Pakistan Rounds Up Political Activists, Bans Protests

Pakistani authorities banned protests and arrested hundreds of activists and opposition leaders Wednesday, a day before planned rallies in the country and a massive march on the capital Islamabad.
Pakistani President Asif Ali Zardari

The protests were long planned by lawyers pushing for the reinstatement of several judges, including former Chief Justice Iftikhar Mohammed Chaudhry, who were fired by former President Pervez Musharraf.

President Asif Ali Zardari, leader of the Pakistan People's Party, had pledged to restore the judges and create an independent judiciary. The dismissed justices are believed to be hostile toward Zardari and could seek to limit his political power, reported the Associated Press.

The Supreme Court fanned political flames in the country late last month when it banned the head of the largest opposition party, Nawaz Sharif, from elected office because of a past criminal conviction.

All this week, Sharif has been urging supporters to take to the streets and carry out a "revolution" against Zardari, who he has accused of being even more dictatorial than his predecessor, retired army General Musharraf, according to the Washington Post.

"We can change history in seven days," said Sharif, who heads the Pakistan Muslim League-Nawaz. "The future of Pakistan is bleak, and the constitution is being violated. The whole country is in the process of disintegration."

In response, government officials said they were forced to take security measures. "Provincial governments are fully empowered to take action to keep law and order," Interior Ministry chief Rehman Malik told reporters, quoted Reuters. "There are security threats."

Authorities in Punjab and Sindh provinces have announced bans on protests. A senior Punjab provincial official said 300 political activists have been rounded up to keep them from "disturbing the peace," Reuters reported.

Tariq Mehmud, a senior lawyer and protest organizer, said police showed up at his home in Islamabad before dawn aiming to detain him but he managed to slip away. Another organizer, Aitzaz Ahsan, said police had come to his home as well but he was in hiding, according to the wire service.
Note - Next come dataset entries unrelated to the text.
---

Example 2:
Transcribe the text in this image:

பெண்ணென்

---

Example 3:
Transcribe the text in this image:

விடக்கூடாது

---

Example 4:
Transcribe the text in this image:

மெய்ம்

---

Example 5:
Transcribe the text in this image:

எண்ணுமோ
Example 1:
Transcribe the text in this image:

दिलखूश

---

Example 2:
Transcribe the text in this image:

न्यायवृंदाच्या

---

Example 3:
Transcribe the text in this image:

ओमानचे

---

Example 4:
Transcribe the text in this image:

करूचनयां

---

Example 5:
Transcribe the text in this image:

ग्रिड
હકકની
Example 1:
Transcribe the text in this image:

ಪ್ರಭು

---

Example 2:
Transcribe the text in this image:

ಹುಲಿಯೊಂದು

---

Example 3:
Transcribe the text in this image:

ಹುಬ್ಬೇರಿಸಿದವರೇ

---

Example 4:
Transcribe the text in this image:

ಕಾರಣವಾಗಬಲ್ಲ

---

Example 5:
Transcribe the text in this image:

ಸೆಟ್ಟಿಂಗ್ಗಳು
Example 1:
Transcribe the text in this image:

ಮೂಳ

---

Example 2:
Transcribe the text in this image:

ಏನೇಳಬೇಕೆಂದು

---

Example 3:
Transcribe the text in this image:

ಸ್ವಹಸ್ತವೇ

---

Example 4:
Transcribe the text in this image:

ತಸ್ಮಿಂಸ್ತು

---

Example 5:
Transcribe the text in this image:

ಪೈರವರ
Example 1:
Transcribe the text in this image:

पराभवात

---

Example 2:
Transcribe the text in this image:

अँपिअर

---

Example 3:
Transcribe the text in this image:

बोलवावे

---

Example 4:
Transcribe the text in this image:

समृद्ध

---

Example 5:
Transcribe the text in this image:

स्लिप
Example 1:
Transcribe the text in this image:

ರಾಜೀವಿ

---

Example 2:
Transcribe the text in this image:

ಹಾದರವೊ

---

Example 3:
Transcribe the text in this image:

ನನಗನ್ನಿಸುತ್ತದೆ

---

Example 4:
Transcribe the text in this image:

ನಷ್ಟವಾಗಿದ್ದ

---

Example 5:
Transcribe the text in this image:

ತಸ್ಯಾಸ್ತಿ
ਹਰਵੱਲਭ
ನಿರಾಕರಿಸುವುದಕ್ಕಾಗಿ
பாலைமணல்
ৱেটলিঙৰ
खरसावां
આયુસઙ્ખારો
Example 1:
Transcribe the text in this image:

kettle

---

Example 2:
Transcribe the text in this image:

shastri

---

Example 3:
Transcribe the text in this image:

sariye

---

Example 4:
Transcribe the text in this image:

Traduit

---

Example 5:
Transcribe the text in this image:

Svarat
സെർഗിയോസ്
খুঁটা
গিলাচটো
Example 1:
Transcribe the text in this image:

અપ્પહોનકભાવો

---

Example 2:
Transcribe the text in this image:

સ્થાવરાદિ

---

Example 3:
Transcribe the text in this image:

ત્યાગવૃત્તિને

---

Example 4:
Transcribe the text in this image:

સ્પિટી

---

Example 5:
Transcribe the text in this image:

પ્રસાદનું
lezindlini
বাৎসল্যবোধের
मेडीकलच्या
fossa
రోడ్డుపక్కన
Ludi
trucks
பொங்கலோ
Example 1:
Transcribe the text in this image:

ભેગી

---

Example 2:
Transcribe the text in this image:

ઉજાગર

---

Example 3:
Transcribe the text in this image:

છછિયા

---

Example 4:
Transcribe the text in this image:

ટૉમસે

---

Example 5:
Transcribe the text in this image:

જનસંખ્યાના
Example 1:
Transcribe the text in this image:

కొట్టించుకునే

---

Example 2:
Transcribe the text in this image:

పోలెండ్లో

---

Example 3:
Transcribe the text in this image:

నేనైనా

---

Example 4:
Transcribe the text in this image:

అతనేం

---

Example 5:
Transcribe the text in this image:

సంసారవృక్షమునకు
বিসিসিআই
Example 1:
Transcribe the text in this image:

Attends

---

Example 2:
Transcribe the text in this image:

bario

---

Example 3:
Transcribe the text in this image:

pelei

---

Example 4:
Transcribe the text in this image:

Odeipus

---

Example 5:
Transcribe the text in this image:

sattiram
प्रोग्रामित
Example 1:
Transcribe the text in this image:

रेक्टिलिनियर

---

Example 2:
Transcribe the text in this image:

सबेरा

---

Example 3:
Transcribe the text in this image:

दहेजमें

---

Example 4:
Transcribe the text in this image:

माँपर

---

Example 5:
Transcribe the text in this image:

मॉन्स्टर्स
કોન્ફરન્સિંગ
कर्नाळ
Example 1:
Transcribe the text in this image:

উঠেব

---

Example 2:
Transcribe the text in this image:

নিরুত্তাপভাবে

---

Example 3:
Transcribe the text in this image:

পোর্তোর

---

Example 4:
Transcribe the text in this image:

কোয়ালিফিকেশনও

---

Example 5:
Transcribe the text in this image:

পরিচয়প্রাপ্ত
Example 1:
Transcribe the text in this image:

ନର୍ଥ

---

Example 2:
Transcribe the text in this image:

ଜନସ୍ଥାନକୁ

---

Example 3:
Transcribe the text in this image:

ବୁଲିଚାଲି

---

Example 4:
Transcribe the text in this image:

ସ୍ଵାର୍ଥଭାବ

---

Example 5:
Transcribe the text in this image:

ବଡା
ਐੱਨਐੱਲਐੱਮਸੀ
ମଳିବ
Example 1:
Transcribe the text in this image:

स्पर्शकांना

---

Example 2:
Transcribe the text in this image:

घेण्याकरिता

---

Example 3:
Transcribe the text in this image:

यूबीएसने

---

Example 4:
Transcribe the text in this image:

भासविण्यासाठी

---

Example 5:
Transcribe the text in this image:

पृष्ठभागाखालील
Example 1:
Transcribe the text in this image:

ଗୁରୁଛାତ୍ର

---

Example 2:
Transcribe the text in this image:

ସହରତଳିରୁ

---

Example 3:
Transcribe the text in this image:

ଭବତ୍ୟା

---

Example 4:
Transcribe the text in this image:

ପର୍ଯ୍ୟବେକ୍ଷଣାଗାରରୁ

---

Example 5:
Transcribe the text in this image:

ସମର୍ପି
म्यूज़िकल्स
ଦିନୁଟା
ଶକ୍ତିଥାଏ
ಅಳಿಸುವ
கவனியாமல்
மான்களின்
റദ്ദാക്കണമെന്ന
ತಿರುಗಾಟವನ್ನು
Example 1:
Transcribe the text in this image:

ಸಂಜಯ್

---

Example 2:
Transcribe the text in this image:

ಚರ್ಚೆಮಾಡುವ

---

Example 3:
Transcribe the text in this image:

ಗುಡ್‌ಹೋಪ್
Farhatullah Babar, a spokesman for Zardari, said 18 people had been arrested and would be released once things calmed down, reported the AP.

"Some people have announced they are going to defy the ban on public meetings," he said. "It is sad, but this is what the law says."

Long-time political rivals Zardari and Sharif had put their differences aside and formed a coalition government in February 2008 after Musharraf's party lost a parliamentary election.

But Sharif withdrew from the coalition the following summer over a dispute over the reinstatement of the judges.